The dynamic growth of the tech and corporate industry demands you to stay updated with recent skills requirements in the global market. Hence it is incredibly important for students to develop practical knowledge and real-life applications of how things work. Pursuing group work, innovative projects, and engaging in insightful internships will help you understand the subject matter in deeper layers and offer you insights into how it would be in applied reality. 

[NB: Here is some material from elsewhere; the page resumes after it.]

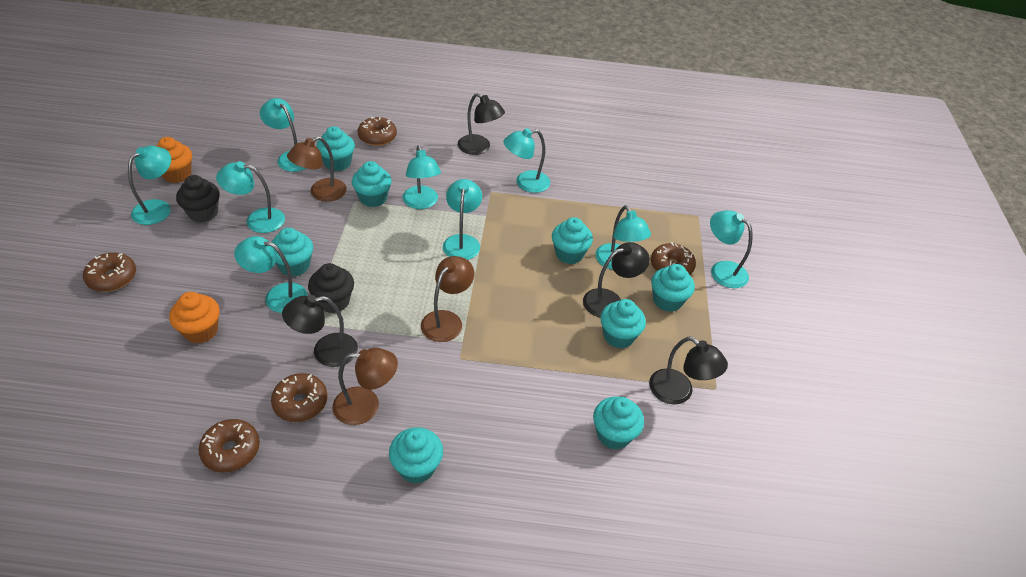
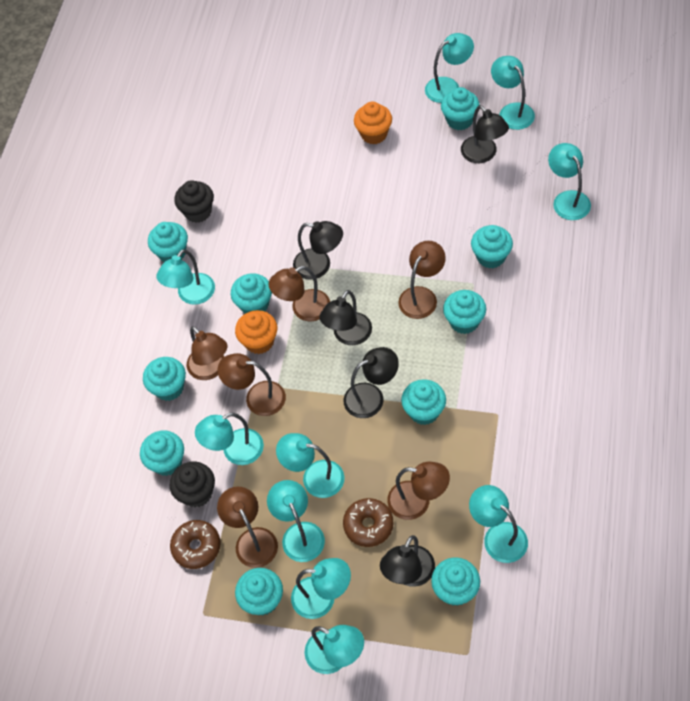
black lamp: 4 -> 5
brown donut: 5 -> 2
brown lamp: 3 -> 6
turquoise cupcake: 8 -> 10
turquoise lamp: 9 -> 10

Following are a few tips to enhance your practical skills:

  • Complete exercises and assignments to understand their applications.
  • Apply your theoretical knowledge by working on a few open data sets. Even though the math behind the techniques might initially appear incomprehensible, through practice and perseverance, you will gain a better understanding of the process. 
  • Engage in activities with experts who have worked in the field as they will mentor you and improve your learning graph. 
  1. Follow the right resources

Students should never stop learning, and to do so they must be encouraged to engulf each and every source of knowledge they can possibly find. Some of the most useful resources for learning are to immerse themselves in various online courses, indulge in internships and workshops, and read books and informative blogs on data analysis that are written by the most influential Data Scientists and are easily available online. 

Learners must read vigorously about data science everyday day and develop a habit to be updated with recent discoveries and marketing strategies. 

  1. Basic Database knowledge and SQL is a must

It is important for a learner to understand that data doesn’t magically appear in the form of tables. Usually, beginners should start with gaining knowledge about machine learning by using data in the form of CSV, however, this is just the tip of the iceberg. In order to build comprehensive data analytics, students must learn SQL as it is the most basic skill for a data science professional. 

Gaining knowledge of data storage techniques along with the fundamentals of big data will prove advantageous in a student’s career development primarily because this is the most coveted skill in today’s industry-driven market. 

  1. Right guidance is essential

Last but not least, finding the right guidance is essential for pursuing a career in data science. Data Science and machine learning, data engineering, and relatively a very new field, and is constantly evolving with improved techniques, hacks, and strategies. There are only a handful of people who have decrypted the challenges of this field.

There are many ways to become a data scientist and emerge as an industry-ready professional, however, the process becomes easily navigable if you seek the guidance of experienced mentors and industrial leaders. Queries such as “What are the best ways to become a data scientist?”, “ Which courses should I pursue?”, “What are the industrial risks?”, often perturb students. Hence they should make wise decisions about career counseling services and the degree of experienced mentorship offered at their desired educational institution. 

However, the problem is that not everybody can get access to these expert mentors. That’s why the unique career counseling services offered at SRMUH provide a 1:1 mentorship program where the mentors get in touch with learners and build a customized learning path that suits their career needs! 

The demand for data science across industries is constantly growing as there are several employers who are investing significant time and money in data scientists. Hence, taking the right steps through informed decisions can lead to exponential growth.